(EXCERPT TO READ Opens)

You'll be defaulted to the Increase margin modal. Entering an amount will display summary information about how your position margin, account margin, and more importantly your liquidation price, will change.
Select the Increase Margin button when you're ready to proceed.

Once completed, your position will update accordingly:

Available margin changes as the market moves. If you select 100%, you may need to adjust the amount or select 100% again if the market moves against you.
Increasing margin on an isolated-margin position decreases it's risk of liquidation, but may increase the risk of liquidation on any cross-margin positions. This is because the margin is taken from your cross-margin equity which impacts your cross-margin ratio.
Removing Margin
When decreasing additional margin from a position, the modal will show you any margin amount that is available to remove from your isolated position.
Select the Decrease Margin button when you're ready to proceed, and your position will be updated accordingly.
The required margin floor ensures the position retains enough collateral to remain open at its current leverage.

Removing margin decreases isolated position equity and moves the liquidation price closer to the current market price. Always verify the updated liquidation price before confirming changes, and use with caution.
Adjusting Leverage
Increasing the leverage on an isolated position lowers your required margin, which increases excess margin. The released margin is not automatically returned to cross-margin balance; it remains in isolated position margin until you explicitly remove it. Decreasing leverage has the opposite effect — it raises your required margin.
Increasing leverage brings the liquidation price closer to the current market price. Always verify the updated liquidation price before confirming changes, and use with caution.
Liquidation
Liquidation is triggered when an account (in cross-margin mode) or position (in isolated margin mode) can no longer meet the minimum margin requirement:
Cross margin
Cross-Margin Equity falls below Total Maintenance Margin (i.e., your cross-margin ratio reaches 100%).
Isolated margin
Isolated Position Equity falls below the Position’s Maintenance Margin.
Liquidation Price
Rails displays an estimated liquidation price, which is the estimated price at which liquidation may be triggered if all other variables remains constant.
In cross-margin mode, the liquidation price shown for any individual position is an estimate and will change dynamically because:
Opening, closing, or modifying any cross margin position affects Total Maintenance Margin.
Changes in the index price of any held asset affect unrealized P&L and therefore Cross-Margin Equity.
Funding rate payments accrue to or from your balance over time.
Changes to isolated positions (e.g. adding margin, partial closes) affect your Cross-Margin Balance.
In isolated margin mode, the liquidation price for a position is more predictable since its equity is self-contained, but will shift if you add or remove margin from the position.
Liquidation price is calculated as shown below:
Where Available Margin is dependent on Margin Mode Used:
In Cross-Margin: Available Margin=Cross Margin Balance−Total Cross Maintenance Margin
In Isolated Margin: Available Margin=Isolated Position Equity−Maintenence Marginposition
Note: If the liquidation price of your position is less than or equal to zero, no liquidation price is displayed.
You can view the estimated liquidation price for each open position as shown below:

Liquidation Process & Avoiding Liquidation
A different liquidation process applies depending on the margin mode used:
Cross-margin liquidation is triggered when your cross-margin ratio reaches 100%, at which point:
All open orders on cross margin positions are immediately cancelled.

(EXCERPT TO READ Closes)
(INFORMATION Opens)

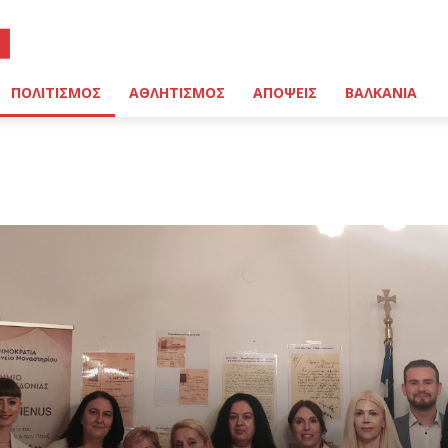
ΠΟΛΙΤΙΣΜΟΣ
ΑΘΛΗΤΙΣΜΟΣ
ΑΠΟΨΕΙΣ
ΒΑΛΚΑΝΙΑ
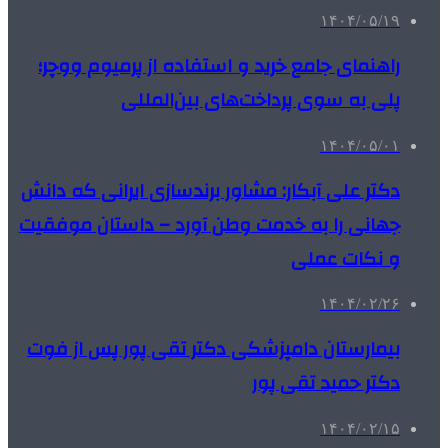
۱۴۰۴/۰۵/۱۹
راهنمای جامع خرید و استفاده از پرمیوم ووچر؛
پلی به سوی پرداخت‌های بین‌المللی
۱۴۰۴/۰۵/۰۱
دکتر علی آبکار: مشاور برندسازی ایرانی که دانش
جهانی را به خدمت وطن آورد – داستان موفقیت
و نکات عملی
۱۴۰۴/۰۲/۲۶
بیمارستان دامپزشکی دکتر تقی پور پس از فوت
دکتر حمید تقی پور
۱۴۰۴/۰۲/۱۵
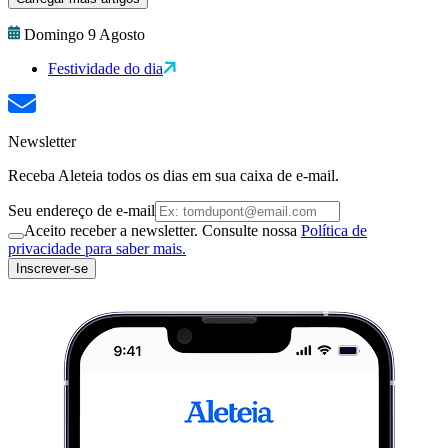
Domingo 9 Agosto
Festividade do dia
Newsletter
Receba Aleteia todos os dias em sua caixa de e-mail.
Seu endereço de e-mail
Aceito receber a newsletter. Consulte nossa
Política de
privacidade para saber mais.
Inscrever-se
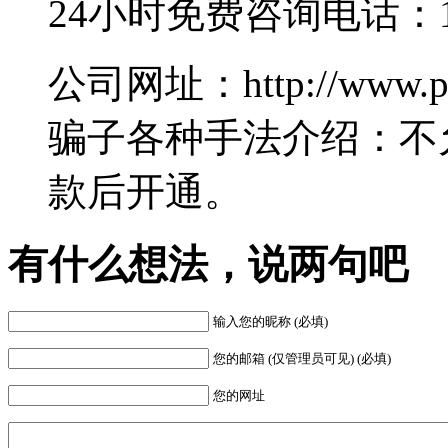
24小时免费咨询电话：182
公司网址：http://www.pc
骗子各种手法介绍：不
款后开通。
有什么想法，说两句吧
输入您的昵称 (必填)
您的邮箱 (仅管理员可见) (必填)
您的网址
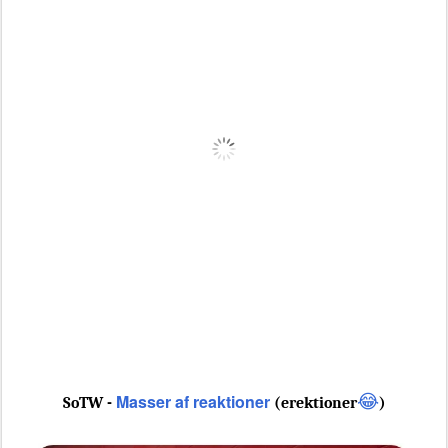
Masser af reaktioner
😂
SoTW -
(erektioner
)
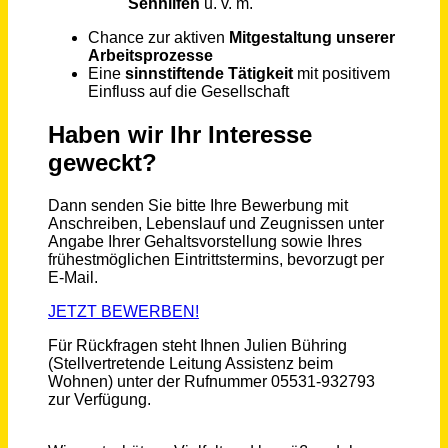
Erzieher:in / Kinderpfleger:in / päd. Fach- und Ergänzungskraft (m/w/d) Vollzeit / Teilzeit
sira Kinderbetreuung gGmbH
München
vor 5 Monaten
Lehrkraft bzw. Dozent/in (m/w/d) für das Fach Deutsch
ProGenius Private Berufliche Schule Karlsruhe
Karlsruhe
vor 21 Tagen
Heilerzieher *in, Erzieher *in (m/w/d) für Team im 1 zu 1 intensiv betreuten Wohnen
Evangelische Stiftung Alsterdorf - alsterdorf assistenz west gGmbH
Hamburg
vor 8 Tagen
Assistenz (m/w/d) Forschung & Entwicklung
Bauerfeind AG
Deutschland, Zeulenroda
vor 2 Monaten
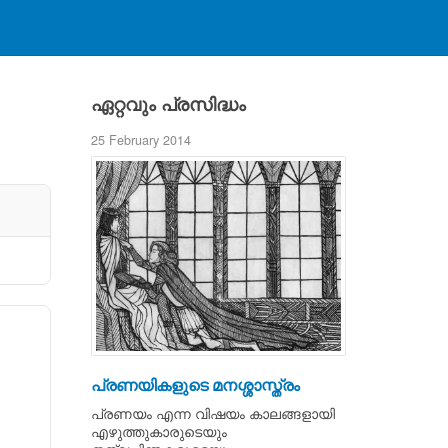
ഏറ്റവും പ്രസിദ്ധം
25 February 2014
പ്രണയികളുടെ മനശ്ശാസ്ത്രം
പ്രണയം എന്ന വിഷയം കാലങ്ങളായി
എഴുത്തുകാരുടെയും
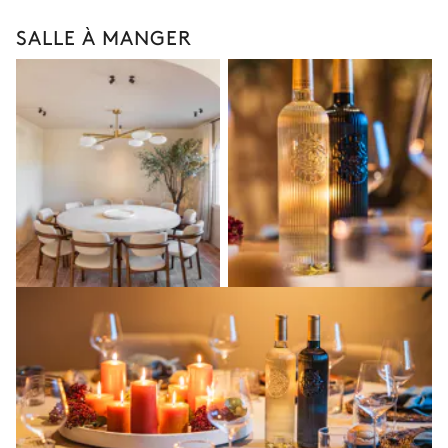
SALLE À MANGER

(INFORMATION Closes)

PROMPT A =>
In the excerpt on margin and liquidation, what happens to all open orders on cross margin positions when the cross-margin ratio reaches 100%?
PROMPT B =>
Give every line of the records as a Markdown table with the columns No. and Line, numbering the rows and leaving out blank lines. Leave the pictures out of the answer.

ANSWER BOX A =>
They are immediately cancelled.

ANSWER BOX B =>
| No. | Line |
|---|---|
| 1 | ΠΟΛΙΤΙΣΜΟΣ |
| 2 | ΑΘΛΗΤΙΣΜΟΣ |
| 3 | ΑΠΟΨΕΙΣ |
| 4 | ΒΑΛΚΑΝΙΑ |
| 5 | ۱۴۰۴/۰۵/۱۹ |
| 6 | راهنمای جامع خرید و استفاده از پرمیوم ووچر؛ |
| 7 | پلی به سوی پرداخت‌های بین‌المللی |
| 8 | ۱۴۰۴/۰۵/۰۱ |
| 9 | دکتر علی آبکار: مشاور برندسازی ایرانی که دانش |
| 10 | جهانی را به خدمت وطن آورد – داستان موفقیت |
| 11 | و نکات عملی |
| 12 | ۱۴۰۴/۰۲/۲۶ |
| 13 | بیمارستان دامپزشکی دکتر تقی پور پس از فوت |
| 14 | دکتر حمید تقی پور |
| 15 | ۱۴۰۴/۰۲/۱۵ |
| 16 | Domingo 9 Agosto |
| 17 | Festividade do dia |
| 18 | Newsletter |
| 19 | Receba Aleteia todos os dias em sua caixa de e-mail. |
| 20 | Seu endereço de e-mail |
| 21 | Aceito receber a newsletter. Consulte nossa |
| 22 | Política de |
| 23 | privacidade para saber mais. |
| 24 | Inscrever-se |
| 25 | 24小时免费咨询电话：182 |
| 26 | 公司网址：http://www.pc |
| 27 | 骗子各种手法介绍：不 |
| 28 | 款后开通。 |
| 29 | 有什么想法，说两句吧 |
| 30 | 输入您的昵称 (必填) |
| 31 | 您的邮箱 (仅管理员可见) (必填) |
| 32 | 您的网址 |
| 33 | Masser af reaktioner |
| 34 | 😂 |
| 35 | SoTW - |
| 36 | (erektioner |
| 37 | ) |
| 38 | Erzieher:in / Kinderpfleger:in / päd. Fach- und Ergänzungskraft (m/w/d) Vollzeit / Teilzeit |
| 39 | sira Kinderbetreuung gGmbH |
| 40 | München |
| 41 | vor 5 Monaten |
| 42 | Lehrkraft bzw. Dozent/in (m/w/d) für das Fach Deutsch |
| 43 | ProGenius Private Berufliche Schule Karlsruhe |
| 44 | Karlsruhe |
| 45 | vor 21 Tagen |
| 46 | Heilerzieher *in, Erzieher *in (m/w/d) für Team im 1 zu 1 intensiv betreuten Wohnen |
| 47 | Evangelische Stiftung Alsterdorf - alsterdorf assistenz west gGmbH |
| 48 | Hamburg |
| 49 | vor 8 Tagen |
| 50 | Assistenz (m/w/d) Forschung & Entwicklung |
| 51 | Bauerfeind AG |
| 52 | Deutschland, Zeulenroda |
| 53 | vor 2 Monaten |
| 54 | ഏറ്റവും പ്രസിദ്ധം |
| 55 | 25 February 2014 |
| 56 | പ്രണയികളുടെ മനശ്ശാസ്ത്രം |
| 57 | പ്രണയം എന്ന വിഷയം കാലങ്ങളായി |
| 58 | എഴുത്തുകാരുടെയും |
| 59 | SALLE À MANGER |